-------- Data

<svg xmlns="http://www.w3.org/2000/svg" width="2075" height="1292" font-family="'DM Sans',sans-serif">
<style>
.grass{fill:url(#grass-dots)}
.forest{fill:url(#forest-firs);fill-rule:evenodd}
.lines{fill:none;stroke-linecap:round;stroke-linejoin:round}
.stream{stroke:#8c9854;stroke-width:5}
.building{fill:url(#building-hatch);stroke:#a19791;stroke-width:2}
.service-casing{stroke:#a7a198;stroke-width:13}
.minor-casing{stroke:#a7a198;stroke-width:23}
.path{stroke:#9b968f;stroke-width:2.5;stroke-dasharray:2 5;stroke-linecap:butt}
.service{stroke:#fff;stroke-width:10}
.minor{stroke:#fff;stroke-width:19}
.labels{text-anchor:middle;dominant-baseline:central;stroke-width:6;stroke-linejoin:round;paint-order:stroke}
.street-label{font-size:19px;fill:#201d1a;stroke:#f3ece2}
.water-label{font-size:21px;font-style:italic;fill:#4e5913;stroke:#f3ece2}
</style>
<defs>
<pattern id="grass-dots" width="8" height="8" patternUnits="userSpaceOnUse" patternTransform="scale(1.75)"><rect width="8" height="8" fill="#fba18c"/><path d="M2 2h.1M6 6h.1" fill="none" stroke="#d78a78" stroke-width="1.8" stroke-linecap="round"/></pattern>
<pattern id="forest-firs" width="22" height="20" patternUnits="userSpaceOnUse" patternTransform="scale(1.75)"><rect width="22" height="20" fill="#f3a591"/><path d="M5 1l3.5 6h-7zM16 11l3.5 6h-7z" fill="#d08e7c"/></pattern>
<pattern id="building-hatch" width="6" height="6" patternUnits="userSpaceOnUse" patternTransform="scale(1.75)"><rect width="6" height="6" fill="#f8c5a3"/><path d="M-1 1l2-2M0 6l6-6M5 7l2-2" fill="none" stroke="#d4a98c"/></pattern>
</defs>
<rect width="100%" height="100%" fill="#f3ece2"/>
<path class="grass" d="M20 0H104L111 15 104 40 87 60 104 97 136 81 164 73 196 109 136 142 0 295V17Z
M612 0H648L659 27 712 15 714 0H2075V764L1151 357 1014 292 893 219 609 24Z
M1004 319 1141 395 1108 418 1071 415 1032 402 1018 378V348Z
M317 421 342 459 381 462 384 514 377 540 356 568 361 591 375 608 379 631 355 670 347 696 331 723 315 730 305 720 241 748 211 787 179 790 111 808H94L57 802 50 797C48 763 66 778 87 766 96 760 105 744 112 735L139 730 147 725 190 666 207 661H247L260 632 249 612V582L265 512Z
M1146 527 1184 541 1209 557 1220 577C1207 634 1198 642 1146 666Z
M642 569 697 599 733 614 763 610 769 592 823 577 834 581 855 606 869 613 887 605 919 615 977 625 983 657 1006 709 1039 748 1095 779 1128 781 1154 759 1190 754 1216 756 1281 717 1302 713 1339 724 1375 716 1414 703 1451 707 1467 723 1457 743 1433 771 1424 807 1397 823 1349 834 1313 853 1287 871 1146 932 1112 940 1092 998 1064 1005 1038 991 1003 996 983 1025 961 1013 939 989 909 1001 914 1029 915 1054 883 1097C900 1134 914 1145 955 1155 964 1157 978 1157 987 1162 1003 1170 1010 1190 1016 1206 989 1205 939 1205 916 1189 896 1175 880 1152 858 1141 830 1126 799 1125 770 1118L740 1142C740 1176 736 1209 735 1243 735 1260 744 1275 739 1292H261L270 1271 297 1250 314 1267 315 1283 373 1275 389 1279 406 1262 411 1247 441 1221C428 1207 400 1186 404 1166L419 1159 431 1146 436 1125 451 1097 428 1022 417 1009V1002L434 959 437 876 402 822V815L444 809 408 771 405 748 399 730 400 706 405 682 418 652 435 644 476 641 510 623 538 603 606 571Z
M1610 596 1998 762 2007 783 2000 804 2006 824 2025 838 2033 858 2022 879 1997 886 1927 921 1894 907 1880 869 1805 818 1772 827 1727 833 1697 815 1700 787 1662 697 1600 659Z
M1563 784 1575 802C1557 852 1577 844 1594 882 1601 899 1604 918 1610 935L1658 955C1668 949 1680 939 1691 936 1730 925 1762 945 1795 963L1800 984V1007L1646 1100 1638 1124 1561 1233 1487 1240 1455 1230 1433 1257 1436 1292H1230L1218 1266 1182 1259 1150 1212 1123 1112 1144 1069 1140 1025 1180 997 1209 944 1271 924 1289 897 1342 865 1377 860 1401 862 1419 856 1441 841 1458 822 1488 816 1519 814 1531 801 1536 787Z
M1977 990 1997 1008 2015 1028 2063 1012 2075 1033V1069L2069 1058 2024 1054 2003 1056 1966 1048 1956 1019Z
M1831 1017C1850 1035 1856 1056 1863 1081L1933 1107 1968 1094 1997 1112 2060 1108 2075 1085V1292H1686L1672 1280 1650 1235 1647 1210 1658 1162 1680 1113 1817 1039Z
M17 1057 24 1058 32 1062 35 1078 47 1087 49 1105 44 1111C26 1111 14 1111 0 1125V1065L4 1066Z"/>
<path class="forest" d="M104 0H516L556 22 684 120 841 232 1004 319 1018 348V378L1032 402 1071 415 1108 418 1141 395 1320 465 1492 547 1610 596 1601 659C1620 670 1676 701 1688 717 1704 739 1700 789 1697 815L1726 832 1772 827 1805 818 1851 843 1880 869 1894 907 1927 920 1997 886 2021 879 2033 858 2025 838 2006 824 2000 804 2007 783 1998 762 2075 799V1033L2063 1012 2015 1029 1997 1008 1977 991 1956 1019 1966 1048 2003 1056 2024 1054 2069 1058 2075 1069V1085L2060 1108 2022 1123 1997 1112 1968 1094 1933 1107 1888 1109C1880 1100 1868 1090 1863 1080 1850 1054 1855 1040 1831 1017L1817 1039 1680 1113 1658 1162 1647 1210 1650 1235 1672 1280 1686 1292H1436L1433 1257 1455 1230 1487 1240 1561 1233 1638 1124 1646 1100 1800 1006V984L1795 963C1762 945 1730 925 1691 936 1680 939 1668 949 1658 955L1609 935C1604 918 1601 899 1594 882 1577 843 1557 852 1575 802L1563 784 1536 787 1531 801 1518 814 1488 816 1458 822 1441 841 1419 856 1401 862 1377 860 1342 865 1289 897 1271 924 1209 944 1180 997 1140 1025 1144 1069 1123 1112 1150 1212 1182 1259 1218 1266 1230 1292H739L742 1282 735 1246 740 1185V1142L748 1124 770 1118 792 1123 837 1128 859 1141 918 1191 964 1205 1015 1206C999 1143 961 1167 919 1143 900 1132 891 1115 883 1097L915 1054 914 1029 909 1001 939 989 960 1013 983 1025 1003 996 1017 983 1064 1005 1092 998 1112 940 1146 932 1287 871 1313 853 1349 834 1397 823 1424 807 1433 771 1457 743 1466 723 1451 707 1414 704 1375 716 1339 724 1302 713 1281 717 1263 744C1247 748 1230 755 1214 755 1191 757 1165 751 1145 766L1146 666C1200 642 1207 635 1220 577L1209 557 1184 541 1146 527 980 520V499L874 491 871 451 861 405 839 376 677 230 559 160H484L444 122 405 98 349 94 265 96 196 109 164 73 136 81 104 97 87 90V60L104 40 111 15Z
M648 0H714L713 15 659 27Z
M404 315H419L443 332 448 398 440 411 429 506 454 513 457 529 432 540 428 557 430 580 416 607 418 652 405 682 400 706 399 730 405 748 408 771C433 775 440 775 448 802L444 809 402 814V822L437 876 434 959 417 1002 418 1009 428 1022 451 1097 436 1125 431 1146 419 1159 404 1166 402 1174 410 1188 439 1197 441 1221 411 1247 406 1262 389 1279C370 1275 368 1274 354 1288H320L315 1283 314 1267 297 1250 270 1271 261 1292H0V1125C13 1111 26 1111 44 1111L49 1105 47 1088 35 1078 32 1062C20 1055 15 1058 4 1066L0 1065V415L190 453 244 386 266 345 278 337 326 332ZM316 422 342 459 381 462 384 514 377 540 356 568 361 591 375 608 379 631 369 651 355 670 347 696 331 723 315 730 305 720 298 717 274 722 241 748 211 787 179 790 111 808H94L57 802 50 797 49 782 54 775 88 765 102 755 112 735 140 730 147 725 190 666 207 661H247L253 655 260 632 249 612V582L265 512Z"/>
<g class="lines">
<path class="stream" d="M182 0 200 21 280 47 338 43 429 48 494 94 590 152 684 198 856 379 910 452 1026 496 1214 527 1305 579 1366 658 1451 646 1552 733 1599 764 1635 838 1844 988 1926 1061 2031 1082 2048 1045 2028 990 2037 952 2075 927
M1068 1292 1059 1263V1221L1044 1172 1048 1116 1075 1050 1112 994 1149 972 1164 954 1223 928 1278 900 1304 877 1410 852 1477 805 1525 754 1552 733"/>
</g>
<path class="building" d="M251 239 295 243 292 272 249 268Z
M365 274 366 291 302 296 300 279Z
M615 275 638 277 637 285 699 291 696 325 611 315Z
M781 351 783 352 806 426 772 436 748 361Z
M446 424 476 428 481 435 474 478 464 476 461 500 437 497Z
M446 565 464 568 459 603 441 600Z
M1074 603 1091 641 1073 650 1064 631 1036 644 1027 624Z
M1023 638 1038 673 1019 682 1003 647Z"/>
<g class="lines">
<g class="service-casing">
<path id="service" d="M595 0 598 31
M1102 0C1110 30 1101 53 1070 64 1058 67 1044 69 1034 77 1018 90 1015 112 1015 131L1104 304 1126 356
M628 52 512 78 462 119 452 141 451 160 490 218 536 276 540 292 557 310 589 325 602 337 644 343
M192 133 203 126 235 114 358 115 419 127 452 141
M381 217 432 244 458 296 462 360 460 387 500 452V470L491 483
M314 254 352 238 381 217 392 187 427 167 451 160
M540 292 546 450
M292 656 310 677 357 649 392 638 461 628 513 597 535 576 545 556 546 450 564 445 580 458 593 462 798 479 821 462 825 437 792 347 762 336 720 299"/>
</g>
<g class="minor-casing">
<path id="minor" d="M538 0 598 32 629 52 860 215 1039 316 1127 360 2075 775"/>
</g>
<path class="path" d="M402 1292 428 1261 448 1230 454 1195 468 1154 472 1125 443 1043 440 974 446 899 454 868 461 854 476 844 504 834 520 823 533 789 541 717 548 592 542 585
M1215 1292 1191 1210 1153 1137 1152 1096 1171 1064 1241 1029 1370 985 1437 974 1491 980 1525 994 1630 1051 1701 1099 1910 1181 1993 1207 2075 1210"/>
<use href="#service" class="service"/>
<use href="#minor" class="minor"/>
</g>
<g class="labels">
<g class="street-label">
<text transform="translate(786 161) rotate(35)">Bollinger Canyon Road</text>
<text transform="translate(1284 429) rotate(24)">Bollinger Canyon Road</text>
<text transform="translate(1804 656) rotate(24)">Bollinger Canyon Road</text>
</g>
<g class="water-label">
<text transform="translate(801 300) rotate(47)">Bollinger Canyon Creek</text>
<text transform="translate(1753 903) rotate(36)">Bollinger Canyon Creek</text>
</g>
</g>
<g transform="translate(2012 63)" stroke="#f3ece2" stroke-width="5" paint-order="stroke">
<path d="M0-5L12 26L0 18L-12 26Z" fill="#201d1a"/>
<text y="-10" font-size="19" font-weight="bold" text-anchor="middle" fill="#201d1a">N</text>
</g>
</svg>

----------------

**Task to carry out:**
Produce an exact transcription of the lines from the one containing "M540 292 546 450" through the end of the records, both included, and no other lines.

**Answer for this exercise:**
M540 292 546 450
M292 656 310 677 357 649 392 638 461 628 513 597 535 576 545 556 546 450 564 445 580 458 593 462 798 479 821 462 825 437 792 347 762 336 720 299"/>
</g>
<g class="minor-casing">
<path id="minor" d="M538 0 598 32 629 52 860 215 1039 316 1127 360 2075 775"/>
</g>
<path class="path" d="M402 1292 428 1261 448 1230 454 1195 468 1154 472 1125 443 1043 440 974 446 899 454 868 461 854 476 844 504 834 520 823 533 789 541 717 548 592 542 585
M1215 1292 1191 1210 1153 1137 1152 1096 1171 1064 1241 1029 1370 985 1437 974 1491 980 1525 994 1630 1051 1701 1099 1910 1181 1993 1207 2075 1210"/>
<use href="#service" class="service"/>
<use href="#minor" class="minor"/>
</g>
<g class="labels">
<g class="street-label">
<text transform="translate(786 161) rotate(35)">Bollinger Canyon Road</text>
<text transform="translate(1284 429) rotate(24)">Bollinger Canyon Road</text>
<text transform="translate(1804 656) rotate(24)">Bollinger Canyon Road</text>
</g>
<g class="water-label">
<text transform="translate(801 300) rotate(47)">Bollinger Canyon Creek</text>
<text transform="translate(1753 903) rotate(36)">Bollinger Canyon Creek</text>
</g>
</g>
<g transform="translate(2012 63)" stroke="#f3ece2" stroke-width="5" paint-order="stroke">
<path d="M0-5L12 26L0 18L-12 26Z" fill="#201d1a"/>
<text y="-10" font-size="19" font-weight="bold" text-anchor="middle" fill="#201d1a">N</text>
</g>
</svg>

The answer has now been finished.